* Provided passage
Car transporters, also known as automotive deliverers, are responsible for moving vehicles from one location to another. These workers often transport new cars from a factory to a dealership, or move vehicles between different dealerships. Car transporters typically drive special tractor-trailers that are designed to securely hold many cars stacked on top of each other. Some car transporters work as employees and are paid a salary, while others are self-employed and set their own rates.

Typical Income

According to a 2008 report by the Bureau of Labor Statistics, the median salary for tractor-trailer drivers such as car transporters is $18.97 per hour. The average annual income of these professional drivers is $39,450. Transport drivers who are self-employed are often able to set their own rates. JobMonkey.com states that independent vehicle transporters typically make between $300 and $400 for each car that is delivered. Transport trailers can hold around 10 cars, which means that a single delivery could yield $4,000.

* Supplied records
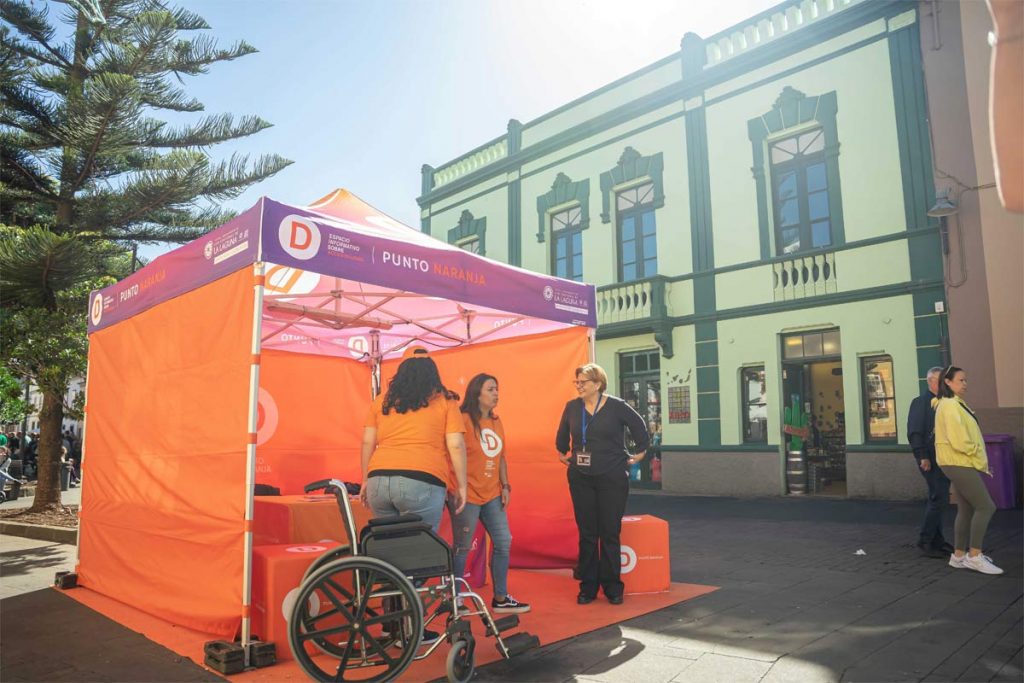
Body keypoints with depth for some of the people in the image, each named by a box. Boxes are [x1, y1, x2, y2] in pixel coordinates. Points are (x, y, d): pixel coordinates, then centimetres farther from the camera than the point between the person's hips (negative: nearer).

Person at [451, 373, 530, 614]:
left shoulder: (496, 422, 10)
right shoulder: (464, 420, -13)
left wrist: (505, 486, 9)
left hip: (492, 495, 8)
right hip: (468, 495, -8)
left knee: (503, 543, 10)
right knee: (462, 548, 1)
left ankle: (500, 598, 22)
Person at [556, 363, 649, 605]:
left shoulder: (616, 406, -8)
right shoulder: (572, 407, 1)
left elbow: (639, 427, 5)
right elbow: (562, 435, 20)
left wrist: (639, 452, 7)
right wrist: (563, 454, 21)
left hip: (612, 478, -2)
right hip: (580, 478, 3)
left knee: (610, 533, 5)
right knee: (586, 534, 7)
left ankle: (612, 587, 17)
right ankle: (588, 586, 17)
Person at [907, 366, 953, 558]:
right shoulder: (920, 402, -9)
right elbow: (914, 432, -15)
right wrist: (923, 456, -20)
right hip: (930, 460, -8)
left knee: (938, 500, 14)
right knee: (939, 499, -11)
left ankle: (937, 541, 23)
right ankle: (925, 542, -3)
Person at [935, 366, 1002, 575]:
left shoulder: (956, 404, 18)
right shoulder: (950, 405, -15)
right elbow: (959, 440, -21)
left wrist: (980, 460, 12)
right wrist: (980, 459, -11)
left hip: (963, 463, 10)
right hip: (959, 463, -10)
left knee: (966, 510, 11)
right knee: (985, 506, -10)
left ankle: (958, 555, 17)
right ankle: (975, 556, -6)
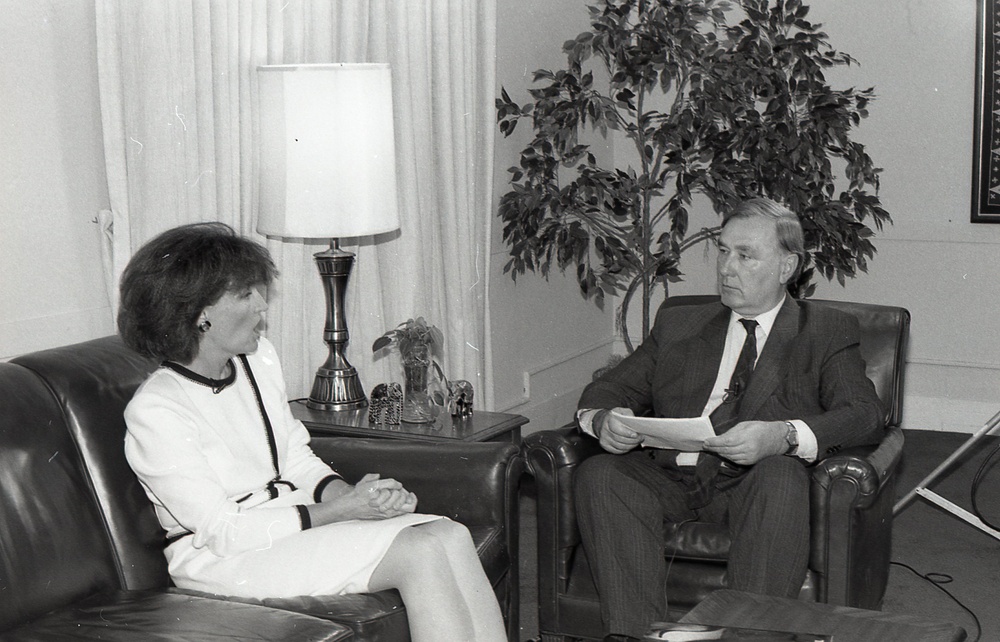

* Directions
Carry on the text about car transporters and their pay from the point where it stops. The rows are separate material and have nothing to do with the text.

* Result for this task
Income Variations

Several factors can affect the level of income earned by a vehicle transport truck driver. Many companies adjust the amount of pay based on the number of hours or miles driven. Cross country and other long-haul routes often provide high incomes, since a truck driver accrues more mileage during the trip. Additionally, some self-employed drivers must cover expenses such as maintenance, insurance, and fuel. Other drivers who work as employees may not need to pay these costs out of their own pocket.

Occupation Outlook

Incomes and job opportunities in the transport and truck driving profession are expected to grow in the foreseeable future, according to the BLS. Specifically, the Bureau predicts that employment will expand by nine percent between 2008 and 2018. Employment opportunities are expected to be best for drivers who are willing to work for long-haul and cross-country transport companies.